It is already relatively settled that an insider who has personally guaranteed the debt of his or her company may face preference exposure to the extent the guaranteed debt is paid down during the one-year preference period applicable to insiders. Without doubt, such payments directly benefit the guarantor, whose obligation to the primary creditor is reduced dollar for dollar. The guarantor is also considered to be a creditor of the debtor because of the contingent right to assert a claim against the debtor (under indemnification, reimbursement, or similar principles) for any amount the guarantor is required to pay under the guaranty. So long as the other elements of a preference action under section 547(b) of the Bankruptcy Code are present, the amount of the avoided payments can be recovered directly from the insider under section 550(c) of the Bankruptcy Code.

On May 6, 2015, the Ninth Circuit became the first circuit-level court to rule that a guarantor’s “creditor” status can be contracted away by waiving indemnification and similar rights against the debtor. Stahl v. Simon (In re Adamson Apparel, Inc.), 2015 U.S. App. LEXIS 7508 (9th Cir. 2015). Bankruptcy courts have been split on this issue, with some courts holding that such waivers should not be enforceable because they are not necessarily foolproof. Sophisticated guarantors might be able to circumvent the contractual waivers by finding a way to assert a claim through other means, such as by purchasing the debt from the creditor instead of satisfying the debt wearing its “guarantor” hat and asserting the purchased claim against the debtor wearing its “primary creditor” hat.

The Ninth Circuit acknowledges that such a scenario is possible. However, the Ninth Circuit refused to nullify all claim waivers because of a single possibility. The facts of each case need to be considered in order to determine whether the waiver was a legitimate waiver or simply a sham. In the case before the Ninth Circuit, the waiver was supported by the governing documents, testimony, and the actions of the guarantor himself who made substantial payments under the guaranty and did not file any kind of indemnification or similar claim against the debtor’s bankruptcy estate. As such, the evidence was clear that the indemnification waiver was legitimate in this case.

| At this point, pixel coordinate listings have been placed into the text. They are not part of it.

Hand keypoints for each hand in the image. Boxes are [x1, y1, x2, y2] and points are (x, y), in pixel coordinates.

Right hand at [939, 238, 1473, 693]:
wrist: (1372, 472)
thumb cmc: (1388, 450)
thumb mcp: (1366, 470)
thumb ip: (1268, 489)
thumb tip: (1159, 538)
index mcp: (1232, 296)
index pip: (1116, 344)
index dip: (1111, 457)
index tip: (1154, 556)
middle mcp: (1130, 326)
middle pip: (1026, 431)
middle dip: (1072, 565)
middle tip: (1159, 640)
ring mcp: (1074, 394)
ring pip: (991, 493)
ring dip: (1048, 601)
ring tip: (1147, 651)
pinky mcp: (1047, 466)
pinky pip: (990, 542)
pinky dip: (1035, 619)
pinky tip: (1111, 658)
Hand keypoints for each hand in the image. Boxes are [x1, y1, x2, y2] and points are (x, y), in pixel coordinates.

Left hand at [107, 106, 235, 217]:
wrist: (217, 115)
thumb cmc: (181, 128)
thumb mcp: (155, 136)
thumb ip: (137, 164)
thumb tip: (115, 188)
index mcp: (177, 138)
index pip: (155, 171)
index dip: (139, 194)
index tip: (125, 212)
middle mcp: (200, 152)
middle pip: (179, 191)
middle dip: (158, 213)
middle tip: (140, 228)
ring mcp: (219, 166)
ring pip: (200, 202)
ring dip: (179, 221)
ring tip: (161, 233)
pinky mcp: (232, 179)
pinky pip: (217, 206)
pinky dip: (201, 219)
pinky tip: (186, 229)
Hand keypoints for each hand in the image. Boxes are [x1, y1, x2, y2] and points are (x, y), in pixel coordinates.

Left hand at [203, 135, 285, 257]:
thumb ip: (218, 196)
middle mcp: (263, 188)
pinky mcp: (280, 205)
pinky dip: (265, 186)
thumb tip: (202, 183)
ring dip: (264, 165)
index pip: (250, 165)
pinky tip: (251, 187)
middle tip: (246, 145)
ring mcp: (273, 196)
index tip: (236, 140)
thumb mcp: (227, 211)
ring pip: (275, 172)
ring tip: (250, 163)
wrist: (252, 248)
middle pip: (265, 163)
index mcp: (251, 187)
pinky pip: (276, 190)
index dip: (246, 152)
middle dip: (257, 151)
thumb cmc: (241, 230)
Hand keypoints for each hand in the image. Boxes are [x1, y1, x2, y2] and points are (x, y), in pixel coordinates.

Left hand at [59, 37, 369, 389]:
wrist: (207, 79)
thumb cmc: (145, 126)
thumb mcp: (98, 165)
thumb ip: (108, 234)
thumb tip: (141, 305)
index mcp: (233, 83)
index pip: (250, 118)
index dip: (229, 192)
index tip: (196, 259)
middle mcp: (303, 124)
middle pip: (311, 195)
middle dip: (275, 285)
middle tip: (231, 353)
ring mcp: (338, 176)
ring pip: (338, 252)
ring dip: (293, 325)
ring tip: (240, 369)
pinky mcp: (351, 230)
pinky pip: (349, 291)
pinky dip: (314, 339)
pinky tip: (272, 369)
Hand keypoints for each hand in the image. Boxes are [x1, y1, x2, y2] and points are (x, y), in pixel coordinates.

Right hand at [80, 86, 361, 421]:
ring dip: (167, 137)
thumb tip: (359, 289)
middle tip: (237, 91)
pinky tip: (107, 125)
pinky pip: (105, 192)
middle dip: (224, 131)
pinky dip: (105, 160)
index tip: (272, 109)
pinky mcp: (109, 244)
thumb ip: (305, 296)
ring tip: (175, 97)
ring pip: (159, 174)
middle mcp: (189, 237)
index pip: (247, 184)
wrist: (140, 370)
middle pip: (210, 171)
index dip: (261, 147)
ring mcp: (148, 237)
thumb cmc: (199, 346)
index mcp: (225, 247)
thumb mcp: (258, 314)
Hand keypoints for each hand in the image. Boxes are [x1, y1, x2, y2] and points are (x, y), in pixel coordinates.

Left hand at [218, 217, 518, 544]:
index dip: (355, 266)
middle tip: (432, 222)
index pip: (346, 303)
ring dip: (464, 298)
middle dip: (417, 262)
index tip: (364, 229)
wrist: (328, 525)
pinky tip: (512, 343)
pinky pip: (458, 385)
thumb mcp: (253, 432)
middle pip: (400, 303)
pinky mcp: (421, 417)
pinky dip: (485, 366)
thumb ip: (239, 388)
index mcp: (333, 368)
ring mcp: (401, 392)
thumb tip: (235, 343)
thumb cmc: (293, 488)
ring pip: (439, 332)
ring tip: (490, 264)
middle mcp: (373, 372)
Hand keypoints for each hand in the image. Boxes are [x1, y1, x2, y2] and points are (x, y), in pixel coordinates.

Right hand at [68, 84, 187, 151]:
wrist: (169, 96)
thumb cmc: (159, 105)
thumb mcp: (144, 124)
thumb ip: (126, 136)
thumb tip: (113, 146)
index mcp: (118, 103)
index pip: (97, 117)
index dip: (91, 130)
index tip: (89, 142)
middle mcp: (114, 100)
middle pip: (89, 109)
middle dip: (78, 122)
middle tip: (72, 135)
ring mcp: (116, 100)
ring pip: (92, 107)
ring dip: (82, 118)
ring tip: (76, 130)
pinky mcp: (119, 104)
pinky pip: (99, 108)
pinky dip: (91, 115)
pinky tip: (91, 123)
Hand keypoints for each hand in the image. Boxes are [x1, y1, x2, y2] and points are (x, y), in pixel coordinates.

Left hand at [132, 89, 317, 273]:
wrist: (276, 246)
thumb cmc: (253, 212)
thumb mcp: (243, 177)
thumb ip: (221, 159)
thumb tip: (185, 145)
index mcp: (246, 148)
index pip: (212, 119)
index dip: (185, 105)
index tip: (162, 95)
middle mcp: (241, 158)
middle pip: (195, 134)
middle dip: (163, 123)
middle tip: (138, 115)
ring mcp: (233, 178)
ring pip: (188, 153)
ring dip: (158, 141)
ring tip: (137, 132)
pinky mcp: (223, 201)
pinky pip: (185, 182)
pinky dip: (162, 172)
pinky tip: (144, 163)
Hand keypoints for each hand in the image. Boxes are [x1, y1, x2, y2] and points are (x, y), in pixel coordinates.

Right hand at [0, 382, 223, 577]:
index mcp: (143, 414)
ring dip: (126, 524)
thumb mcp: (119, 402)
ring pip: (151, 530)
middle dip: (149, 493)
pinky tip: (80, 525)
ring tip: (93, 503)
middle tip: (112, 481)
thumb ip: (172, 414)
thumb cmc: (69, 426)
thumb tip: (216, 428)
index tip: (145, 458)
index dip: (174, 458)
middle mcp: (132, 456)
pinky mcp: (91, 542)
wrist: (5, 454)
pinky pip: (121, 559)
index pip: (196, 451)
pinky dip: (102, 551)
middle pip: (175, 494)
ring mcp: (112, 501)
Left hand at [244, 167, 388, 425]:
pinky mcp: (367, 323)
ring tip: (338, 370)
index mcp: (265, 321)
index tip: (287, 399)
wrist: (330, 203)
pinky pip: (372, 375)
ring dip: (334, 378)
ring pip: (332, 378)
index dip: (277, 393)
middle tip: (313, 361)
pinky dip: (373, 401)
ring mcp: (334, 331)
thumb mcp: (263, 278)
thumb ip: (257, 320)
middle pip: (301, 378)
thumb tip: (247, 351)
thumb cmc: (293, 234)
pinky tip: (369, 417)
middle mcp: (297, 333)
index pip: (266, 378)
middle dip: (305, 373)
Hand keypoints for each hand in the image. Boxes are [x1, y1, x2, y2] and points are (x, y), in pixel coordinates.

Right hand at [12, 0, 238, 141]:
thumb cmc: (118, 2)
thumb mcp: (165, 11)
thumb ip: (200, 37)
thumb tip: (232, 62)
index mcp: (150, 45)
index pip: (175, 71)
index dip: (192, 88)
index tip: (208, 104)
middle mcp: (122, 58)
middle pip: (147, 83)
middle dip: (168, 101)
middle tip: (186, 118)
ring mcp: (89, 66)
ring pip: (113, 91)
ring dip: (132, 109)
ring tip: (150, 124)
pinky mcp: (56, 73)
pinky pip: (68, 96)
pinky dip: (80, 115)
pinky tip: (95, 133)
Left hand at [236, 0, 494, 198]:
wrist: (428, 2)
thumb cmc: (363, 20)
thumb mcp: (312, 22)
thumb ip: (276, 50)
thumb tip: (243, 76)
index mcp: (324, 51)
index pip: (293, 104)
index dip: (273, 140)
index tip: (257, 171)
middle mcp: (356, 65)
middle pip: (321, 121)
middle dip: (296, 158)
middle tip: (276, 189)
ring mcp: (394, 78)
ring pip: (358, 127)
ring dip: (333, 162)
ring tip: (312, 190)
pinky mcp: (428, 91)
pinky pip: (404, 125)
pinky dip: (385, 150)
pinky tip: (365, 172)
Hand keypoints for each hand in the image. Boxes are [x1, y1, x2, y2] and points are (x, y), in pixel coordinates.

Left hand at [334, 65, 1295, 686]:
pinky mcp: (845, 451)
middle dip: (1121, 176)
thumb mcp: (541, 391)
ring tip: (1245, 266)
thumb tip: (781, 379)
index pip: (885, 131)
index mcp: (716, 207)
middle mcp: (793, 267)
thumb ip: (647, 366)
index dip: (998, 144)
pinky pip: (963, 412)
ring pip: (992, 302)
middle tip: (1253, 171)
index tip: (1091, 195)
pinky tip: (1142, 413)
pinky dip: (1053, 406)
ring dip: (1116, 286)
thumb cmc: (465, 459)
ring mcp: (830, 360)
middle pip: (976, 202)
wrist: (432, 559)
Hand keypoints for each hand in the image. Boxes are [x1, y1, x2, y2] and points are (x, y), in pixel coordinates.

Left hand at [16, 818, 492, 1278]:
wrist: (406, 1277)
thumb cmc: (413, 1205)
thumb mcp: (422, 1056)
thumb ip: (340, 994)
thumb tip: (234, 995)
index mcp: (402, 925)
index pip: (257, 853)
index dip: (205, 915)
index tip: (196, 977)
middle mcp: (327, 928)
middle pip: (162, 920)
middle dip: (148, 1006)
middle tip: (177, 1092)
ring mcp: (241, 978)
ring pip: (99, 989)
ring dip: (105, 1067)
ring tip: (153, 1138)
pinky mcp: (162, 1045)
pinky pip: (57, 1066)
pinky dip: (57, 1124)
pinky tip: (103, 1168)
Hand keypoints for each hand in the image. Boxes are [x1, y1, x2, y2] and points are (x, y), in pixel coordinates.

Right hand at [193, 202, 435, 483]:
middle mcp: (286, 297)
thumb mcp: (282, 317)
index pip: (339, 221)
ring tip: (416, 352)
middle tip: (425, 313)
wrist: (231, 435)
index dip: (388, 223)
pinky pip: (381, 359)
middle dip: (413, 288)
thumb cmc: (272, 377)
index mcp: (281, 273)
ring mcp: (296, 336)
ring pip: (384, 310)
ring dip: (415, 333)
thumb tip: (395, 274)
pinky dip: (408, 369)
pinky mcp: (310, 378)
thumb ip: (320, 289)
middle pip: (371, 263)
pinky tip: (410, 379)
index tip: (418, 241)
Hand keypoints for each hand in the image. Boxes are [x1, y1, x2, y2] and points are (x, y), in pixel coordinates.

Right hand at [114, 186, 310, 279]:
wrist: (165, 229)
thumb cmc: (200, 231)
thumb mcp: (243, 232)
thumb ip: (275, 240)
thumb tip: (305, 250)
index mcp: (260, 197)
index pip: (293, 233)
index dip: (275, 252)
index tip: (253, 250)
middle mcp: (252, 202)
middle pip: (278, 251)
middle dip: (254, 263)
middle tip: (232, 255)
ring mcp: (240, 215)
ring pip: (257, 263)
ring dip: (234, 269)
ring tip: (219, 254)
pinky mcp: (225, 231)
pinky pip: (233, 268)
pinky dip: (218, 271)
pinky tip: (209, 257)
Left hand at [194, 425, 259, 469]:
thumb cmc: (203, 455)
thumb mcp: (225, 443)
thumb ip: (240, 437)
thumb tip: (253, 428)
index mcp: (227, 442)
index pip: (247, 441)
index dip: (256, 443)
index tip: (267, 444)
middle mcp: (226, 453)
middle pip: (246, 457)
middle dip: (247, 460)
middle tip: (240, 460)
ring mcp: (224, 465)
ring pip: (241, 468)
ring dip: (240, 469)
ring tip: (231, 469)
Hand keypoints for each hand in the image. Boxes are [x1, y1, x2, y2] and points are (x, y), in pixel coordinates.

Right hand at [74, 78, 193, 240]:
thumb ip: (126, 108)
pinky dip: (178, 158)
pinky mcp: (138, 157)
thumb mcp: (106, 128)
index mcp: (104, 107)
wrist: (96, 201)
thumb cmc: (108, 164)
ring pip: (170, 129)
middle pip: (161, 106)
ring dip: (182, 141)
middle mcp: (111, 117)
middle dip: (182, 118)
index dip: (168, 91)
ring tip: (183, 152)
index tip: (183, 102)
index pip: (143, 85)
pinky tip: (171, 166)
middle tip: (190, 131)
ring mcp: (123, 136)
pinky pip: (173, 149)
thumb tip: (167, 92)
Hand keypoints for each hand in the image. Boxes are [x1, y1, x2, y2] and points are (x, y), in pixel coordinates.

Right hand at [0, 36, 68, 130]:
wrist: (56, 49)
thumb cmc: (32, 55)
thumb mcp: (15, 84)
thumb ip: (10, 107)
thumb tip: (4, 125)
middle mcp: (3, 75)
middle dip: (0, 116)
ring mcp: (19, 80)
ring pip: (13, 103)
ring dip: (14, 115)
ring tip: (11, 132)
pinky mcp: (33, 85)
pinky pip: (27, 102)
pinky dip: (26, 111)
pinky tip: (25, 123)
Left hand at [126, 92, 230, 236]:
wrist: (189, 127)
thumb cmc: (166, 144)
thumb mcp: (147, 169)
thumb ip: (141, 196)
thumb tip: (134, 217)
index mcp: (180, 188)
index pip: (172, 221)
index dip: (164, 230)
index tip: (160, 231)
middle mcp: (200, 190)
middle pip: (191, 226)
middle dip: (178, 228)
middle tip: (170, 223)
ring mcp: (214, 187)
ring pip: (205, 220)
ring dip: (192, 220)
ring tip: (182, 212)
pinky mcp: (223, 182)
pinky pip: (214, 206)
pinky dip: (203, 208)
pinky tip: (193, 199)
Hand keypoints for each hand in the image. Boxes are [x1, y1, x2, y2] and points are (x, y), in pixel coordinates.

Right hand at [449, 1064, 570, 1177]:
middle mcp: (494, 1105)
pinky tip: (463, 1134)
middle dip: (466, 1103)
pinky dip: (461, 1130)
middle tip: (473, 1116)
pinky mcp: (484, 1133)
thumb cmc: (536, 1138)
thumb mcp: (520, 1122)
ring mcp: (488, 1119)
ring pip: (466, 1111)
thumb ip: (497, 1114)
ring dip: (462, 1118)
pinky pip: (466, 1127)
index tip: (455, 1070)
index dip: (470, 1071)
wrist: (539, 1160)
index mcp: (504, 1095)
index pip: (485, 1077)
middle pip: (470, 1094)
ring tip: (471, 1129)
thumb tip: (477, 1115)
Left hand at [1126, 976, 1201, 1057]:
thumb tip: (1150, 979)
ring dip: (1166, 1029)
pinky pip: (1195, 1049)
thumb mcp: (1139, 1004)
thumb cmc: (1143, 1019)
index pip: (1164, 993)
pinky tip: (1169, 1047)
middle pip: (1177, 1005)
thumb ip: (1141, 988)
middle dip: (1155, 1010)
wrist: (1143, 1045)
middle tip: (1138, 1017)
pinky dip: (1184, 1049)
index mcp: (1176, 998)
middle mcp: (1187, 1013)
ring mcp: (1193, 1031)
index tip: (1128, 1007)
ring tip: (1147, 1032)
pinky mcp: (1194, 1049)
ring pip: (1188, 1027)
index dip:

This case is only the first of the circuit-level case on the issue and it will be interesting to see whether other circuits follow suit. For now, the lesson for insiders with substantial guarantor liability is to carefully consider whether it is worth waiving the right to assert indemnification claims against the debtor in order to avoid preference exposure. Obviously, giving up creditor status means giving up the right to receive distributions in any future bankruptcy. On the other hand, significant preference exposure might eclipse the benefit of retaining indemnification claims. The choice of retaining or waiving claims and creditor status is not one that can be made post-facto or during the bankruptcy case itself when the risks are known. Preference analysis generally looks at the facts at the time the transfers were made. If you were a creditor at that point, then your “choice” has likely been made for you for purposes of insider preference exposure.